Why the KX2 in heavy rotation?
For starters, I only brought two general coverage radios with me to Canada: the KX2 and the Discovery TX-500. I also tucked away my KX1 and MTR-3B (hidden under the floor of my boot/trunk space), but band conditions were so incredibly poor most days, I liked the option of a QRP “full gallon” (ie. 5 watts+) for activations. The KX2 and TX-500 can push up to 10 watts when needed.
The KX2 tends to be the radio I reach for when I don’t know what to expect at a park. Most parks I activated in Québec were firsts for me so I liked having my most versatile radio option on hand.

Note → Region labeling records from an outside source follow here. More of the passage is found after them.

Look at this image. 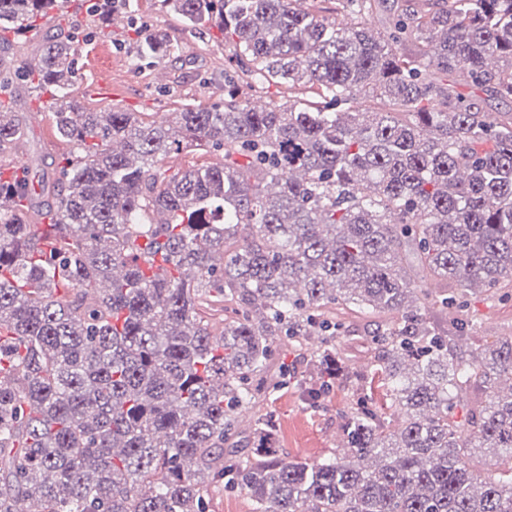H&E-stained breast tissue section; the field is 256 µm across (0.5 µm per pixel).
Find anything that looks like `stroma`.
Returning a JSON list of instances; mask_svg holds the SVG:
<instances>
[{"mask_svg": "<svg viewBox=\"0 0 512 512\" xmlns=\"http://www.w3.org/2000/svg\"><path fill=\"white\" fill-rule=\"evenodd\" d=\"M86 6V0H61L59 4L66 30L89 36L74 78L75 94L85 107L140 112L152 120L186 103L223 105L224 85L237 80L239 71L229 62L232 45L219 31H184L160 0H127L125 9L114 11L111 25L105 28L89 20ZM141 31L163 32L174 40L176 48L167 63L136 58L133 43ZM44 104V98L35 97L26 81H15L12 107L21 119L24 135L0 149V174L9 175L23 160L51 172L72 152L71 144L55 137L49 114L32 118V109ZM461 315L475 325L473 338L464 343L467 353H480L482 337L512 336V299L475 289ZM357 401L349 388L336 385L313 404L303 386L292 382L275 389L262 411L274 422L284 452L294 459L318 463L340 454V415L354 409Z\"/></svg>", "mask_w": 512, "mask_h": 512, "instance_id": "1", "label": "stroma"}]
</instances>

Since the KX2 has a built-in ATU, battery pack, and even an internal mic; it’s so self-contained, I pretty much take it everywhere.

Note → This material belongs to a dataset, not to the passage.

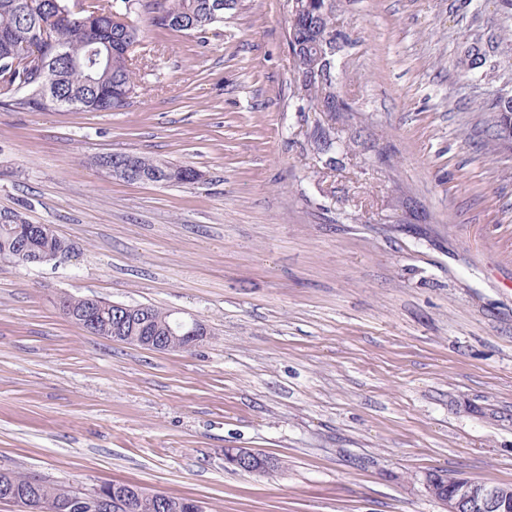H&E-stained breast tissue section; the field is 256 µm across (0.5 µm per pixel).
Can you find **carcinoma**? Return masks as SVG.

The KX2 is also one of the most compact radios I own–so compact, in fact, it fits on a small folding knee board my friend Carolanne (N0RNM) made (see in photo above and read more about the design in her guest post). With this kneeboard, I’ve no need of a table: just strap the board to my leg, add radio & log book, and I’m good to go!

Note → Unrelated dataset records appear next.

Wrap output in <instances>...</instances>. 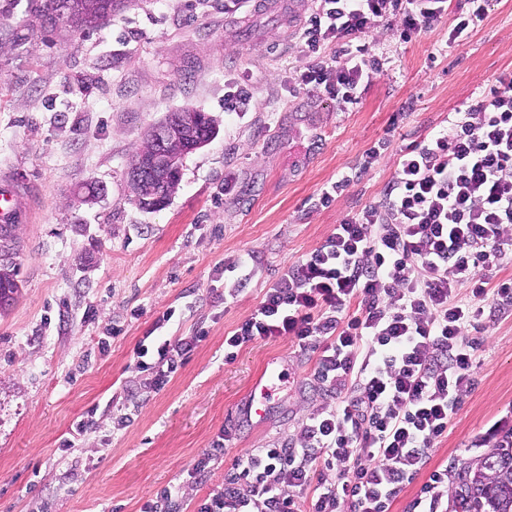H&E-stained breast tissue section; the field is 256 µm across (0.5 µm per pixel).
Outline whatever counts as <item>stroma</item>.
Instances as JSON below:
<instances>
[{"instance_id": "obj_1", "label": "stroma", "mask_w": 512, "mask_h": 512, "mask_svg": "<svg viewBox=\"0 0 512 512\" xmlns=\"http://www.w3.org/2000/svg\"><path fill=\"white\" fill-rule=\"evenodd\" d=\"M30 7L0 0V170L38 189L32 222L0 252L19 284L0 315V512H139L169 485L194 512L246 450L295 439L302 420L333 404L310 379L312 350L284 337L228 362L226 334L267 282L379 199L402 145L512 71V0H491L454 45L449 18L465 0H448L447 18L406 43L377 28L368 41L384 74L344 108L289 82L310 0L232 10L224 0H126L96 31L49 40L21 28ZM230 83L248 90L246 111H225ZM183 108L212 115L218 133L184 159L166 207L141 209L129 199L132 157L151 125ZM380 141L379 163L360 173ZM349 172L345 191L318 206L320 189ZM249 253L259 259L250 286L225 297V268ZM171 307L165 335L201 326L207 337L157 391L133 351ZM468 334L479 344L475 385L434 466L476 458L512 425V314ZM250 401L263 416L246 415ZM92 406V425L72 437ZM222 432L223 458L195 481L194 463Z\"/></svg>"}]
</instances>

Whereas I feel like the KX2 is a Swiss Army Knife of a radio, the TX-500 feels more like a tactical radio–ready for any changing weather environment. The TX-500 is water resistant, weather/dust sealed, and insanely rugged. It’s also the most efficient general coverage QRP radio I own, needing only 100-110 mA in receive.
The TX-500 is super portable and I tend to reach for it when weather conditions are uncertain. In a way, I often don’t think about it when there’s good weather. Odd, but true!
It’s a wee bit too wide for my current knee board, but (hint) if you own a TX-500, hang tight. There may be a knee board in your future.
All that said, the big reason I didn’t take the TX-500 to the field a lot is because it served as my “home base” transceiver at our rental condo in Québec. I had it set up for hunting POTA and SOTA activators and making casual contacts. The TX-500 sat on a table next to the deck at the condo and was hooked up to the CHA MPAS Lite most of the time; the KX2 stayed packed away for POTA/SOTA.
TX-500 field time!
My wife and daughters were up for a trip to Québec City, so I picked out a park in the Sainte-Foy part of town.
There are many POTA parks in Sainte-Foy (indeed, I already activated four of them) but the one that immediately came to mind was one of the few I’d explored previously in Québec: Base de plein air Sainte-Foy.
In 2017 and 2018, I joined the Club Radio Amateur de Québec (CRAQ) at the Base de plein air Sainte-Foy for the ARRL’s Field Day. I knew it was a pretty expansive park with a nice lake and beach. It looked pretty welcoming in the summer, but I imagine the park gets even more visitors in the winter for skating, cross-country skiing and sledding.
I was very surprised to discover that Base de plein air Ste-Foy was also a POTA ATNO. No doubt, there had been plenty of radio activity on-site int he past, but no POTA activations.